“It was fine.”

He cuts his eyes to me. “Just fine?”

“What were you expecting, old man?” I ask.

He shrugs. “You left with a pretty lady. Seems to me that alone deserves more than a fine.”

I nod. “We had a nice dinner and then shared a bottle of wine. It was nice.”

“Nice. Well, I guess that’s better than fine,” he mumbles.

I sigh. “I like her. But she’s only here for a couple of months. A man with a crazy schedule and a seven-year-old probably doesn’t sound like a lot of fun to her.”

His brows furrow. “Did she say that?”

“No.”

“Then, how do you know?”

“I just assume.”

He laughs. “Boy, if there’s one piece of advice your old man can offer, it’s never to assume you know what a woman is thinking.”

We pull up to town hall, and Keller and Bob have already begun to pull supplies out of storage and load them onto the back of Bob’s truck. We scarf down our sandwiches before hopping out to help them. I’ve already inspected all the lights and have them categorized and sorted into labeled crates. Those go onto the back of my truck. Once the garlands, bows, wreathes, and mistletoe are loaded up, we wait for Hoyt to arrive. He has the ladder and power tools already on his truck, so we set out in a caravan to Christmasfy Lake Mistletoe.

“So, I heard Mindi and Willa talking over breakfast,” Keller says.

He’s holding the ladder I’m currently climbing to attach a string of lights to the top of the gazebo. Bran, who met us on the square, is already atop a ladder to my right, installing hooks.

“Yay, and?” I grunt as I make it to the top and heave the heavy strand from where it’s wrapped around my shoulder.

“And Mindi had fun last night. I think she’s into you,” he says.

“Okay,” I say as I settle the thick cord into the first hook and use the staple gun in my tool belt to secure it.

“Okay?” Bran yells from his perch. “You’d better lock it down.

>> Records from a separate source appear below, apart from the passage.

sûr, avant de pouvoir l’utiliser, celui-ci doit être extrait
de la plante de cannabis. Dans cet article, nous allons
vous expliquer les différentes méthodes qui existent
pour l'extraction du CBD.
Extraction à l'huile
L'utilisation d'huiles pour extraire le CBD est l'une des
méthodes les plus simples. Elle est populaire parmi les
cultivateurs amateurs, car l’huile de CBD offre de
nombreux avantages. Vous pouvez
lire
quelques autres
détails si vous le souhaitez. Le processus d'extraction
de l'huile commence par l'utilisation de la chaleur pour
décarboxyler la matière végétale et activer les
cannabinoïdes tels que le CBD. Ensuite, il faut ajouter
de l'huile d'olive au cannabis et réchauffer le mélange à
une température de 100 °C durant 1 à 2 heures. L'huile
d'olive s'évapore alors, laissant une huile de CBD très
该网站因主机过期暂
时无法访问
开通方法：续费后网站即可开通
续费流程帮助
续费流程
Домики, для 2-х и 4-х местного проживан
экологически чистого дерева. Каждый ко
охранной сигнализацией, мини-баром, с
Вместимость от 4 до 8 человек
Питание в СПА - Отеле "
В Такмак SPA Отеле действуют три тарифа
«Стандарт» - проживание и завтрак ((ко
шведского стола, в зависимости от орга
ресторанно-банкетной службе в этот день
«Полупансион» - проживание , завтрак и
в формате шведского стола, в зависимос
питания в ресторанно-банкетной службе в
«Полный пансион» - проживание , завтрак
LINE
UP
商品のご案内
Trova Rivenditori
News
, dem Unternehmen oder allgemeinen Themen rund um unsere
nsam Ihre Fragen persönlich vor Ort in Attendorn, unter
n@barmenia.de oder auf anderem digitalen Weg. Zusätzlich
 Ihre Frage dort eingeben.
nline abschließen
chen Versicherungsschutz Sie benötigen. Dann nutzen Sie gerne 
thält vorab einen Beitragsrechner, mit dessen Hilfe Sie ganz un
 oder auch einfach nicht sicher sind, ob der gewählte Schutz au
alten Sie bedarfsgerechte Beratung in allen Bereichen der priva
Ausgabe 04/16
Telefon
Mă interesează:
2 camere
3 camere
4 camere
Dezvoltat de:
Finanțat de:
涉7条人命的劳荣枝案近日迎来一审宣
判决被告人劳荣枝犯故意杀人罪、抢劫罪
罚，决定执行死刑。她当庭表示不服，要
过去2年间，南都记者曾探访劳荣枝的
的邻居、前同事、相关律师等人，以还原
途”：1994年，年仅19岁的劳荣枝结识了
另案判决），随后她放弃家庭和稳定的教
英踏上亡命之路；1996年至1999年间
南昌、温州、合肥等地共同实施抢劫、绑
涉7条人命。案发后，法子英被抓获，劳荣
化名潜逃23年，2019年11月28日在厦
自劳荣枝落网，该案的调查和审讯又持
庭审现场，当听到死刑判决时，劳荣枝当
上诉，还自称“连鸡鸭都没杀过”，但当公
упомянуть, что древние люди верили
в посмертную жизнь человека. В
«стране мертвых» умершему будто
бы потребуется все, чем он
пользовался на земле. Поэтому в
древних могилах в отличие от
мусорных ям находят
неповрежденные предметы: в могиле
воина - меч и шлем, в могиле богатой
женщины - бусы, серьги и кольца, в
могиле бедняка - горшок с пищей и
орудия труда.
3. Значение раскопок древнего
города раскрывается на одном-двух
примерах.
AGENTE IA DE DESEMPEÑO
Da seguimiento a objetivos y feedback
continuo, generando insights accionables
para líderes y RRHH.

Those dimples aren’t gonna pull you through much longer. You’re, like, two, three years tops from gray whiskers and a beer gut.”

“Yeah, you’re not going to be able to turn the heads of hot dancers much longer, dude,” Keller bellows.

“I’m still trying to figure out how he got this one’s attention,” Bran agrees.

“You guys are hysterical,” I mutter as I move on to the next hook.

“When’s the last time you took a girl out?” Bran asks.

“Bethany Cooke. He brought her to Willa’s birthday party, remember?” Keller replies.

“Right. That was, what, six months ago?”

Bethany was a girl I met when I was doing some work on her grandparents’ Airbnb. She came to stay for a few weeks while she was between jobs. We had a fun but brief fling before she left for Indianapolis.

“Six months. Damn. That’s a dry spell,” Bran notes.

“No. Two years is a dry spell. Six months is nothing,” I say, recalling the time after Lexi’s death when I had no interest in other women.

He looks at me and grins. “It doesn’t have to be seven.”

“Yeah. Are you going to ask her out again or not?” Keller asks. “I know Willa is going to quiz me the minute I get home, and I’d like to have my answers straight beforehand.”